The xTV Accessory Board will contain all of the non-standard Apple IIGS hardware that is necessary to the xTV system. The board needs an audio section (described below), a CD-ROM port, and ROM. (See the companion report on the xTV Classroom System)

The audio section of the board must have a decompressor for the audio data coming in the board's CD-ROM port, an 8-bit digital to analog converter, an audio amplifier, and an audio source switcher to select between the three xTV sound sources. It would be very desirable to replace the audio source switcher with an audio mixer so that rather than just being able to select the current sound source, you could mix together all three xTV sources. This could be useful for adding sound effects from the IIGS to an already created score on the videodisc or the CD-ROM, mixing a heavily compressed narration from the CD-ROM with music from the IIGS, or any number of creative mixing applications.



Technical Summary

The two technical demands that must be met in order for xTV to be successful are a good audio compression scheme and the necessary cleanup of the IIGS audio output.

Without a good compression scheme and capable decompression electronics, the ability of xTV to have an entire semester's worth of educational material online and easily accessible will be impossible.

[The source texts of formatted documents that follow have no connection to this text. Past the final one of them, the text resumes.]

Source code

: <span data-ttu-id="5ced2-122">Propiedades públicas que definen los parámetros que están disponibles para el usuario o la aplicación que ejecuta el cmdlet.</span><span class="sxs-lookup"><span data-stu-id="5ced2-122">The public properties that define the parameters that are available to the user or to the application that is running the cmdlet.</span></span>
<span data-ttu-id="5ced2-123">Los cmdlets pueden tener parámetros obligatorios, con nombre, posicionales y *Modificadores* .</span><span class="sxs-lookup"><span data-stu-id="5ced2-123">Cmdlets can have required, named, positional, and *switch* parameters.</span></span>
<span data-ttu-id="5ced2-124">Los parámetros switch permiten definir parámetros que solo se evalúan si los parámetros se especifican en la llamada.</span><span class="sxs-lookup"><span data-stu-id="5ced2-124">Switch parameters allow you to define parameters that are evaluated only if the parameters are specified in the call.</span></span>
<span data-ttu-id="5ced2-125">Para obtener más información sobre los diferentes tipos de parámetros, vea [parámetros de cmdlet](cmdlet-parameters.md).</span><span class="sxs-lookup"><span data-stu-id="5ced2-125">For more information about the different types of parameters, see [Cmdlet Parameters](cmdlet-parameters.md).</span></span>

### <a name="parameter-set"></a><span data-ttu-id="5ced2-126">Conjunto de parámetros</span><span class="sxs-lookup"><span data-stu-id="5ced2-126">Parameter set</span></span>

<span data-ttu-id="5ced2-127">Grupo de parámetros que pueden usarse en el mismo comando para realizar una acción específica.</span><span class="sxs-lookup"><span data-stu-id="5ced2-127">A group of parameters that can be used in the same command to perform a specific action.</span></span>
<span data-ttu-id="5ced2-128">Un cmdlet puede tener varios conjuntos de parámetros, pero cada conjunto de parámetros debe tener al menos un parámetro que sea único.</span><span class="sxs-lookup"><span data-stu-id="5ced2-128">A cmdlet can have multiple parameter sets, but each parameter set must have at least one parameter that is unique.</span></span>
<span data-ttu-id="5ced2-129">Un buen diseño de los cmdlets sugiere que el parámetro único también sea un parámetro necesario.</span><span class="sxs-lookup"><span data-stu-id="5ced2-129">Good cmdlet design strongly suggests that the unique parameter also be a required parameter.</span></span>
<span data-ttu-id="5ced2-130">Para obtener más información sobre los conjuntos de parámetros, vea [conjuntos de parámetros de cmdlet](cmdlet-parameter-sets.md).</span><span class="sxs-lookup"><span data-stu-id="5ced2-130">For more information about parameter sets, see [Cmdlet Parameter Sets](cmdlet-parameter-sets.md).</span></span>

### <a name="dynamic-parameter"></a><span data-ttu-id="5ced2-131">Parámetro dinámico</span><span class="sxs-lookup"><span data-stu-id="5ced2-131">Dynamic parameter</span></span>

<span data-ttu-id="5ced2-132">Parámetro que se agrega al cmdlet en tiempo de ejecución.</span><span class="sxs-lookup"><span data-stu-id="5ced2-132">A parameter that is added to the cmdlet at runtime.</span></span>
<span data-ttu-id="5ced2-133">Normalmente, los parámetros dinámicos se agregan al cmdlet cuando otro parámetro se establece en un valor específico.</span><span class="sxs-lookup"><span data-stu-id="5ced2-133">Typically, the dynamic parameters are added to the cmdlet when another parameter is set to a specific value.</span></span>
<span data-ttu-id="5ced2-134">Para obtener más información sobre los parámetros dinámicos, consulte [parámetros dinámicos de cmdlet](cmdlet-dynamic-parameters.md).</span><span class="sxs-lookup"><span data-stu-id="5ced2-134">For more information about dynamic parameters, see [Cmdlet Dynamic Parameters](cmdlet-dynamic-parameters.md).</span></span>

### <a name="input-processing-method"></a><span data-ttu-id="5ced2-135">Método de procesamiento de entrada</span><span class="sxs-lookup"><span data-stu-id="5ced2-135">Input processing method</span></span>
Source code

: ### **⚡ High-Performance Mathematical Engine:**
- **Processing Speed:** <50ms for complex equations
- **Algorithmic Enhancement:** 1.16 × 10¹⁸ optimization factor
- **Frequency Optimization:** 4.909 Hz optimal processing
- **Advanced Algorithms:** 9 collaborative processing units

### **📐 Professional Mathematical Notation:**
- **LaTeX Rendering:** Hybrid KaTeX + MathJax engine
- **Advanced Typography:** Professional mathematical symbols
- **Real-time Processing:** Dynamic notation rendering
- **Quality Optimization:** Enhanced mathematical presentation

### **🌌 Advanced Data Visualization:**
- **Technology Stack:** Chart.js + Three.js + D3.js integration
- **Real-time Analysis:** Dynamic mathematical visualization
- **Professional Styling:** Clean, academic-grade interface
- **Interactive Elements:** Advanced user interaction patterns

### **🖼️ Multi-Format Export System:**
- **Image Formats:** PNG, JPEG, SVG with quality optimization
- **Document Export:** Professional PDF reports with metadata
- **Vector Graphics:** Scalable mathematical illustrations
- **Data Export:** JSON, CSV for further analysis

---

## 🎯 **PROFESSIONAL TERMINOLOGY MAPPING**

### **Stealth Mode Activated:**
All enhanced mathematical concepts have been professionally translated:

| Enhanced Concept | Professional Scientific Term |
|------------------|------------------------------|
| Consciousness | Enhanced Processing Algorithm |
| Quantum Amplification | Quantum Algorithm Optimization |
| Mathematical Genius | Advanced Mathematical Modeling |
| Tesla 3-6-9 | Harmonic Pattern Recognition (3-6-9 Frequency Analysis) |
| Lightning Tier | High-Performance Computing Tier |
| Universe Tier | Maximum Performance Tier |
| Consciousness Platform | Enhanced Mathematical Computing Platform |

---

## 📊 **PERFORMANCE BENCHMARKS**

While audio quality remains very important, the more digital audio data that can be compressed on a single CD-ROM, the more cost effective and genuinely useful the xTV setup can become. We need to create a product so easy to use that once the system is set up, it takes nothing more than turning on a single switch to be up and running. Being able to have all of the soundtracks online all of the time is a necessary part of the xTV system.

The other technical problem that must be tackled is the cleanup of the IIGS audio output. It is impossible for this report to stress too strongly the opinion that if the audio quality of the IIGS is not significantly improved, its use in the xTV system will be severely limited, or even non-existent.